Problem to work on →
The lines below that include the word "features" are to be reported.

[Stored data]
■ ■ ■ ■ ■ ■ ■

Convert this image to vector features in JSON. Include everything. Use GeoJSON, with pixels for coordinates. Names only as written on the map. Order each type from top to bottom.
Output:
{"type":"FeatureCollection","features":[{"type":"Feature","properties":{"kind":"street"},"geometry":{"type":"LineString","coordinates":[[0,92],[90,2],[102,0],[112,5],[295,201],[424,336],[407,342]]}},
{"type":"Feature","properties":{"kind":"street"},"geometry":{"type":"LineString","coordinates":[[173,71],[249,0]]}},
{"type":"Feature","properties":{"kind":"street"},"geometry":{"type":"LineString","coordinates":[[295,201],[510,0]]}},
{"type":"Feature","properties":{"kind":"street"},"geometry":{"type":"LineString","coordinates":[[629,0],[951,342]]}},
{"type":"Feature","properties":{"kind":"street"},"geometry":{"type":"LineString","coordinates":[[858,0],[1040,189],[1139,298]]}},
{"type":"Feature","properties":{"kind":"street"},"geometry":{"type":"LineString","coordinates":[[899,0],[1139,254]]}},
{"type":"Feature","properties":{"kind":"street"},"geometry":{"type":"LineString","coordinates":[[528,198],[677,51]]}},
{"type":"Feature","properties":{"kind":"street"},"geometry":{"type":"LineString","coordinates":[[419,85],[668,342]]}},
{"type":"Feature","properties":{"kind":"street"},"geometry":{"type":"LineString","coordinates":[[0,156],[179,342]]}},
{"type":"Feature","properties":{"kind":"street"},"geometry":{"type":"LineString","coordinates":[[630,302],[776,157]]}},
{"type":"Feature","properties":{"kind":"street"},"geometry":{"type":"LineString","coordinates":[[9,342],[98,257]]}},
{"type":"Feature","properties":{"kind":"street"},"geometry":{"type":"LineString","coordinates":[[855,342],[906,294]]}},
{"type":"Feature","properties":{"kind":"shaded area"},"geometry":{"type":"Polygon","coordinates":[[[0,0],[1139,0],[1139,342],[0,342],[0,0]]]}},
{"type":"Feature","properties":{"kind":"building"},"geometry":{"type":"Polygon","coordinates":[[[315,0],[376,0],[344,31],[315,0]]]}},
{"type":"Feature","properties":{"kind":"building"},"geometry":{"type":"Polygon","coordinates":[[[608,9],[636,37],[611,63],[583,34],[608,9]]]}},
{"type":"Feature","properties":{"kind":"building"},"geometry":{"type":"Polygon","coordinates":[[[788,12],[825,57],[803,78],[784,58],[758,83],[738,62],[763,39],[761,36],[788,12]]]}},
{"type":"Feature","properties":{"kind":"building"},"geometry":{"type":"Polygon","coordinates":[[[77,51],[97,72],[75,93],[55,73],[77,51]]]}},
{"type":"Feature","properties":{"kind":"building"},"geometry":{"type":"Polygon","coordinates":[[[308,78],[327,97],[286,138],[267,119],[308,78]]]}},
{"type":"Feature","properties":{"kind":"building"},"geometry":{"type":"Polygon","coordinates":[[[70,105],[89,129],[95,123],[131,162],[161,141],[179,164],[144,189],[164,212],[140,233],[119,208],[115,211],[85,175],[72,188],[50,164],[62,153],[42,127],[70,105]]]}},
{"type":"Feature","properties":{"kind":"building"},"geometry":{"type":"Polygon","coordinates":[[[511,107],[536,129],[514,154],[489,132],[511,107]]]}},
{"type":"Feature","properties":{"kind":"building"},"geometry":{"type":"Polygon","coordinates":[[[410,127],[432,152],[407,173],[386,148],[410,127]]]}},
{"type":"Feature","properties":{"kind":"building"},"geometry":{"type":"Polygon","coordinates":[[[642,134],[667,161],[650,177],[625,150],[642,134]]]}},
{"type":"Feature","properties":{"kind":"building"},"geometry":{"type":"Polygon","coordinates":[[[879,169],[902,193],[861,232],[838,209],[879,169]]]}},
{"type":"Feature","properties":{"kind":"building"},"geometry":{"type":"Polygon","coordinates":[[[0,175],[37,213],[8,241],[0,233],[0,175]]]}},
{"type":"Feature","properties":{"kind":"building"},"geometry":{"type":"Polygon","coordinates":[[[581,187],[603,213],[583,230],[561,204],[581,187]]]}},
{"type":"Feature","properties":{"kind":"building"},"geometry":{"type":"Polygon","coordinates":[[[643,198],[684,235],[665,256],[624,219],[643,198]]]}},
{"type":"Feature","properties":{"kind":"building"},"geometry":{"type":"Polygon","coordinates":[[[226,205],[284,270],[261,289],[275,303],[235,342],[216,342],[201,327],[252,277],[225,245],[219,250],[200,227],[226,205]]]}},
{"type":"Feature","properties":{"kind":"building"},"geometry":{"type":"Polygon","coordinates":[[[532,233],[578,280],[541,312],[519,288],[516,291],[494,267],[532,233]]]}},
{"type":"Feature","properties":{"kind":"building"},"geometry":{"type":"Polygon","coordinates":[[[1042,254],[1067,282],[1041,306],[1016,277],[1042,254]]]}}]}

■ ■ ■ ■ ■ ■ ■

Solution to this exercise →
Convert this image to vector features in JSON. Include everything. Use GeoJSON, with pixels for coordinates. Names only as written on the map. Order each type from top to bottom.
{"type":"FeatureCollection","features":[{"type":"Feature","properties":{"kind":"street"},"geometry":{"type":"LineString","coordinates":[[0,92],[90,2],[102,0],[112,5],[295,201],[424,336],[407,342]]}},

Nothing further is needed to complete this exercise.